Eddie Van Halen continued:
“He would just play it with feeling. It’s like someone talking, a question-and-answer trip.” I realize I don’t sound like him, but I know every solo he’s ever played, note-for-note, still to this day. (…) I learned them by slowing the records down to 16 RPM on my dad’s turntable. By taking licks off records and listening, I developed a feel for rock and roll,” Eddie told Guitar Player.
Although “I’m So Glad” is a song that became more well-known after Cream recorded their “electric” version, the track was originally written and recorded by the American musician Skip James in 1931. Van Halen covered a small part of the song usually after “Girls Gone Bad” during their 1983 tour.
“Spoonful”
Another Blues classic covered by Cream, featuring a solo that Eddie Van Halen loved, was “Spoonful.” “Actually after Cream I dug back a little bit to the Bluesbreakers stuff. But my favorite stuff was when he was in Cream. Which was only a couple, three years. It wasn’t a very long run. But what I really liked was their live stuff, like ‘Wheels of Fire’ and ‘Goodbye’, Cream and stuff like that. Because then you could really hear the three guys playing in their live element,” Eddie Van Halen said in an interview with Rolling Stone in 2011.
Written by Blues legend Willie Dixon and originally recorded by Howlin’ Wolf, the song was loosely based on “A Spoonful Blues,” recorded in 1929 by Charley Patton, which itself drew inspiration from even older songs. Cream’s live version, recorded at the Fillmore, was featured on their 1968 album “Wheels of Fire”. That record was produced by future Mountain bassist and singer Felix Pappalardi.
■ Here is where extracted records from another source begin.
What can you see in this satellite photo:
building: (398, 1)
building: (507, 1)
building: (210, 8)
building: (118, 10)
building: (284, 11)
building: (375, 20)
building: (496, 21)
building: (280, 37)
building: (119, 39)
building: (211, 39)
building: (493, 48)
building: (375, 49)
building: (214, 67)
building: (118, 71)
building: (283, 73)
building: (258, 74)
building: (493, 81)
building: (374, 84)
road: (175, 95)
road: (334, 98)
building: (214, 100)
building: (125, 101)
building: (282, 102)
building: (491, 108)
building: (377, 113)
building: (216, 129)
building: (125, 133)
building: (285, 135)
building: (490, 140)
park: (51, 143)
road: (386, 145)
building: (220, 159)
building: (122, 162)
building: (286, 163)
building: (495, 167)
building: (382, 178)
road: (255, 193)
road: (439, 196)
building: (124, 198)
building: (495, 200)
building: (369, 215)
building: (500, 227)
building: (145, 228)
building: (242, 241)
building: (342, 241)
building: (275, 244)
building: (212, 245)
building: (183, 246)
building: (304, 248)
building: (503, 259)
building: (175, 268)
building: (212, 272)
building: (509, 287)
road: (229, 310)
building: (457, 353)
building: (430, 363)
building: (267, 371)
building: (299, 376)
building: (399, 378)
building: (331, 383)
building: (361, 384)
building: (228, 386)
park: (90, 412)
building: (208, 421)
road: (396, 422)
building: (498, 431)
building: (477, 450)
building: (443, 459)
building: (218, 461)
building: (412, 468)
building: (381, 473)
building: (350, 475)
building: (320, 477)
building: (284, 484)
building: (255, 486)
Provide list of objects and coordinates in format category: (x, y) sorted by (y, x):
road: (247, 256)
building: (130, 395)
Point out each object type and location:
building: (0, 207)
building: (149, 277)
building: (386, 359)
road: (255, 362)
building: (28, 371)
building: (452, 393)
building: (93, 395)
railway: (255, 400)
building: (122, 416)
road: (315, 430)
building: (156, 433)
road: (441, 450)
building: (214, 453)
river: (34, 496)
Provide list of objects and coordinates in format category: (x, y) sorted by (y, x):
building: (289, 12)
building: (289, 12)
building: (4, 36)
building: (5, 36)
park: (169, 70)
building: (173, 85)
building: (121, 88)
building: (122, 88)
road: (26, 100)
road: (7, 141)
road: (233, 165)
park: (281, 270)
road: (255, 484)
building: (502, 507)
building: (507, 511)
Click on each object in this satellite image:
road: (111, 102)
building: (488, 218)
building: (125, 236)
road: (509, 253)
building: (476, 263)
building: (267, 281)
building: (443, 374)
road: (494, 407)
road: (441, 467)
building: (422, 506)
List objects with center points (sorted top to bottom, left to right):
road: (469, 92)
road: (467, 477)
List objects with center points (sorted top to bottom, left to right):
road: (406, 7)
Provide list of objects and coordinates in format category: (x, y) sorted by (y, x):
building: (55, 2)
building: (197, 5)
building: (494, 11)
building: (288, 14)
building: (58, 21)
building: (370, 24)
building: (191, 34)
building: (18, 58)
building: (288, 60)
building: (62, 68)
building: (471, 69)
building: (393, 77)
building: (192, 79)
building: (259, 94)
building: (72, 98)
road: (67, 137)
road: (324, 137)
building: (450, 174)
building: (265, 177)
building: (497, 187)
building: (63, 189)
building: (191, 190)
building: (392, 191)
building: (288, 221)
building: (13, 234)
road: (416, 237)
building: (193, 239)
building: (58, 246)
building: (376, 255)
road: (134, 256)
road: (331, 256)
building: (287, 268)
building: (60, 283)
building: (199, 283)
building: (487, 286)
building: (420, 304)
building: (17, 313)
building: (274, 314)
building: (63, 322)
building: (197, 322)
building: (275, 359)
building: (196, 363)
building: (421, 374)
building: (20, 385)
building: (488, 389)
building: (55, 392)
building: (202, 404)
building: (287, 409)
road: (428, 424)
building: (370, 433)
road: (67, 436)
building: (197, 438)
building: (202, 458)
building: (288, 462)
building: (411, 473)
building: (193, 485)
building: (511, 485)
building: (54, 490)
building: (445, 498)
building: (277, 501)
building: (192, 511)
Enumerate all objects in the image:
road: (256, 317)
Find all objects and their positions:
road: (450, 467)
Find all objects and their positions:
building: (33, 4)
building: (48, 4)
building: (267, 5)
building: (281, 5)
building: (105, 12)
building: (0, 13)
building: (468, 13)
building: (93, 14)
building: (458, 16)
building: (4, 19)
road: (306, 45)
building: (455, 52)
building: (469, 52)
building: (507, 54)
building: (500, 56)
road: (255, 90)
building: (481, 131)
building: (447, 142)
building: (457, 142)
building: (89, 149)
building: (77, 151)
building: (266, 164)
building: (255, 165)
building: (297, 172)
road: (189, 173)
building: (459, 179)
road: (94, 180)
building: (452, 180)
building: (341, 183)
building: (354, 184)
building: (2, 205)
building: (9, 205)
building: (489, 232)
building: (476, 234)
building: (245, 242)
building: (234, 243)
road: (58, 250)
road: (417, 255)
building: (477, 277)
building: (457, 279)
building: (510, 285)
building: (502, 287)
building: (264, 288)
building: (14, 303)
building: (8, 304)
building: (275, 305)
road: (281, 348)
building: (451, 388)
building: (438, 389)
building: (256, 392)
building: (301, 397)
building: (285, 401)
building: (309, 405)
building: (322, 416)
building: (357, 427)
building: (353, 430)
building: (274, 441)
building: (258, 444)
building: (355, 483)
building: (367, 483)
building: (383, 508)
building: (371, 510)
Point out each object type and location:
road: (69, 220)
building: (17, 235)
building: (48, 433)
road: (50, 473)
He often said that Eric Clapton was the only guitarist who influenced him when he was growing up. Eddie could recreate every solo Eric had done in Cream as Debby Miller recalled in her article in Rolling Stone interview in 1984. “He would rather play than talk. He asks you to name any old Cream song, and then he recreates the Eric Clapton solo, note for note. If you run out of ideas, he offers suggestions: ‘Spoonful’?’ ‘Crossroads’?’. When he was a teenager, he used to slow the turntable to sixteen so he could figure out the guitar part. Clapton is his only hero in the world. When he finally got to meet him last year, he was so nervous that he got drunk and blew the whole thing,” she said at the time.
“Sitting On Top Of The World”
The third solo mentioned by Eddie was “Sitting On Top of The World”, which he even played during an interview with Steve Rosen in the 70s. That version was part of Cream’s last album “Goodbye”, released in 1969. In 2016, he listed that record and “Wheels of Fire” (1968) among his favorite albums of all time. That song was also a cover of a track written by Walter Vinson and Lonnie Chatmon, core members of the Mississippi Sheiks, who first recorded it in 1930.
Curiously, in 1991 Van Halen released ‘Top of the World,’ whose lyrics include the line “Standing on top of the world, for a little while”. While not a direct reference to the song, the title and that phrase are remarkably similar.
“As a guitarist, Eric Clapton was my hero because he was a straight-ahead guy. (He) must plugged his guitar straight into an amp and it was very organic, so to speak. Not putting a lot of “bs” (bullshit) in between. So, yeah, I liked him during Cream. After Cream, I kind of lost interest in him. I basically stopped listening to music altogether. I didn’t listen to much of anything after that.”
“(So) I was so busy and wrapped up in my own little world that I just didn’t eat,” Eddie Van Halen said during a session of questions and answers with What It Means to Be American in 2015 (Transcribed by Rock and Roll Garage). Although he remained a fan of Clapton’s playing during the Cream era, he didn’t enjoy much of what he did with Derek & The Dominos or as a solo artist.